Segundo o último levantamento, há 156 assinaturas, além de 25 que aparecem repetidas. Em busca das 15 assinaturas que os deputados alegam faltar, os parlamentares resolveram montar uma operação de vigília para obter êxito. Hoje à tarde os deputados Júlio Delgado (PSB-MG), Júlio Redecker (PSDB-RS) e Onyx Lorenzoni (DEM-RS), líder do DEM na Câmara, reúnem-se em Brasília para definir o que batizaram de ''estratégia final''. A tática é reforçar a campanha para que as 171 assinaturas estejam obtidas até terça-feira.
''Não está fácil. A cada hora liga um colega dizendo que recebe pedidos em tom de exigência para retirar a assinatura. Espero sinceramente que a nossa campanha seja mais bem sucedida do que a deles (dos governistas)'', disse o deputado Júlio Delgado (PSB-MG).
Para o presidente nacional do DEM, deputado Rodrigo Maia (RJ), o esforço da oposição vai prevalecer sobre a suposta pressão exercida pelos governistas. ''Estou confiante que até terça-feira o número estará fechado. A orientação no partido é para todo mundo assinar, falta pouco'', afirmou ele.

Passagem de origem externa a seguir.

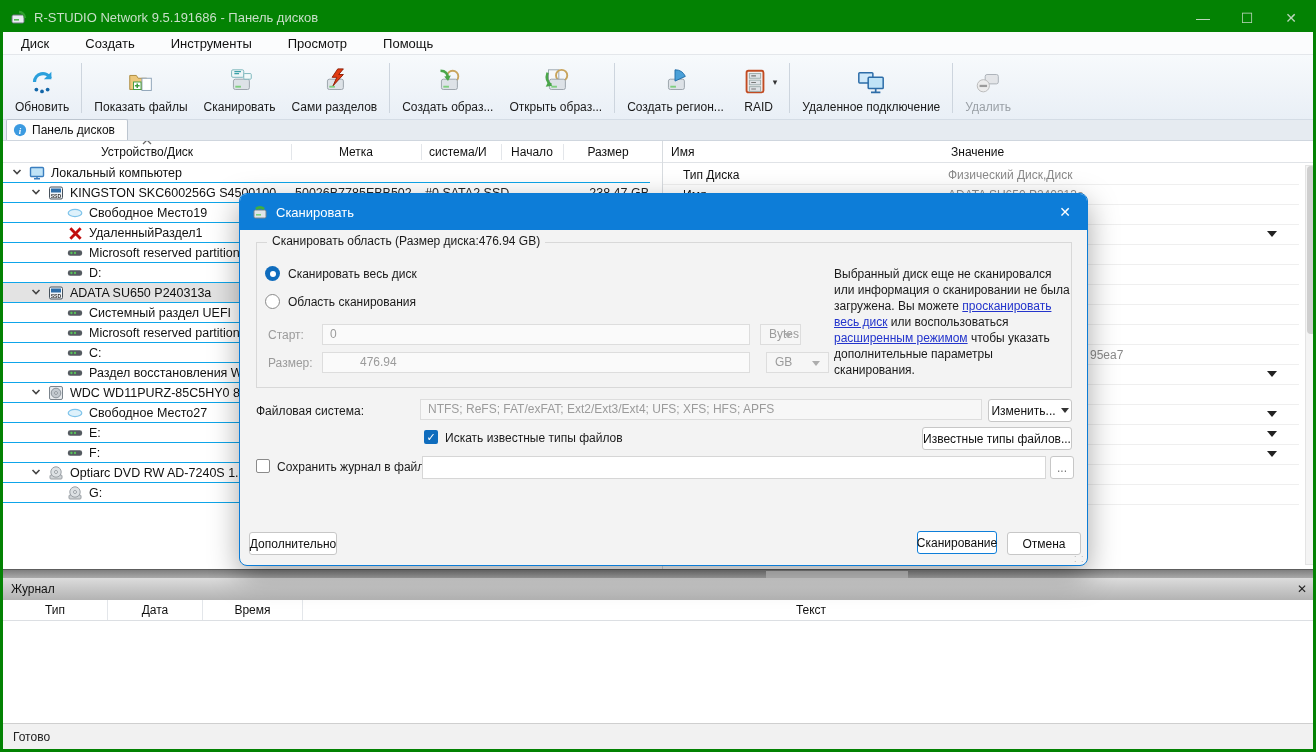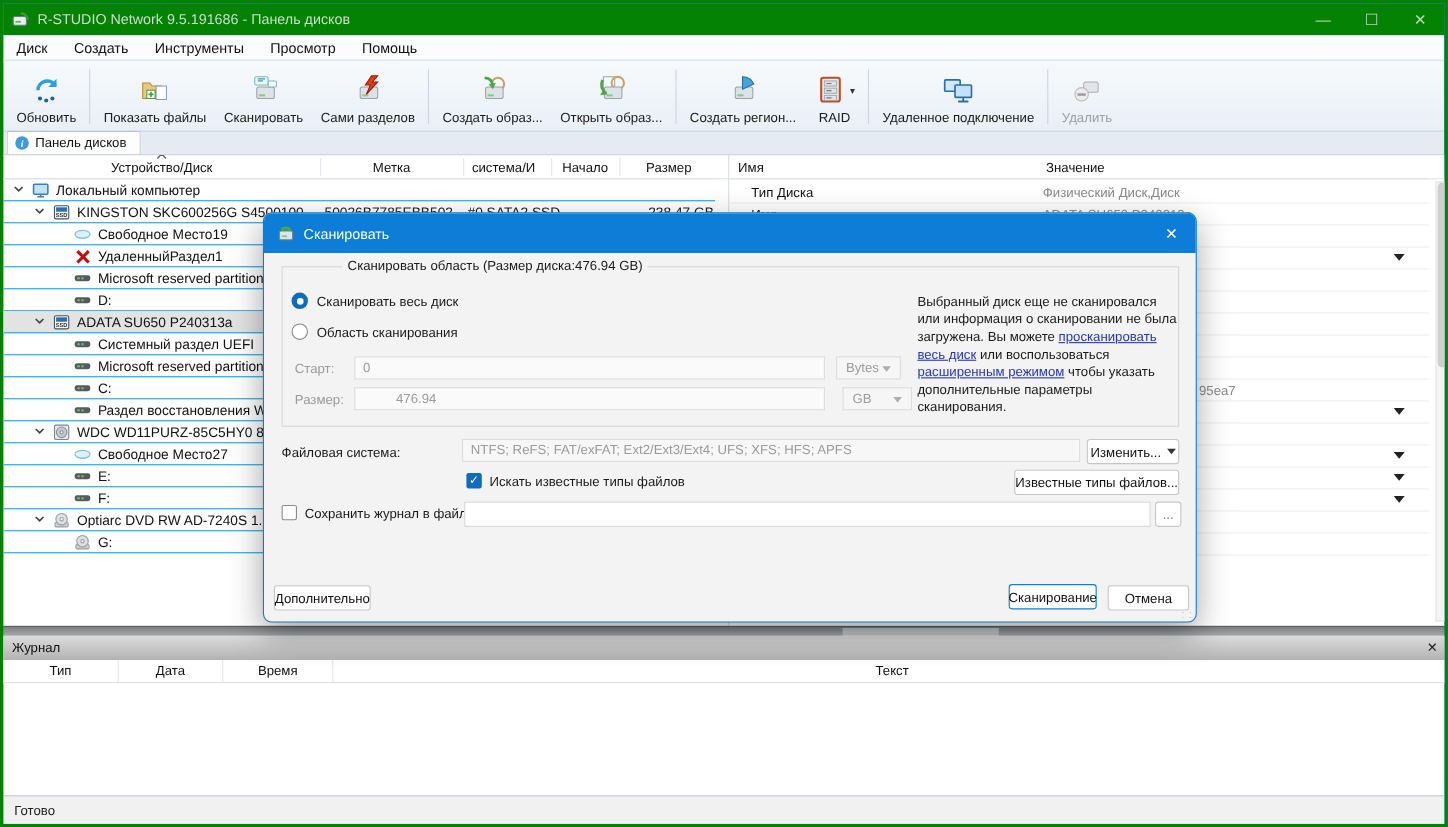"Диск" .menu-item { padding: 2px 12px -> 2px 18px }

Contrariando as informações dos oposicionistas, o líder do governo na Câmara, José Múcio (PTB-PE), negou qualquer pressão. ''Eu tenho pedido pessoalmente e como deputado que os colegas não assinem para evitar a exposição da Casa (Câmara). Mas isso não é pressão, é apelo apenas'', disse o parlamentar.
No sábado, o ministro de Relações Institucionais, Walfrido dos Mares Guia, reiterou que não há receio por parte do governo na instauração da CPI.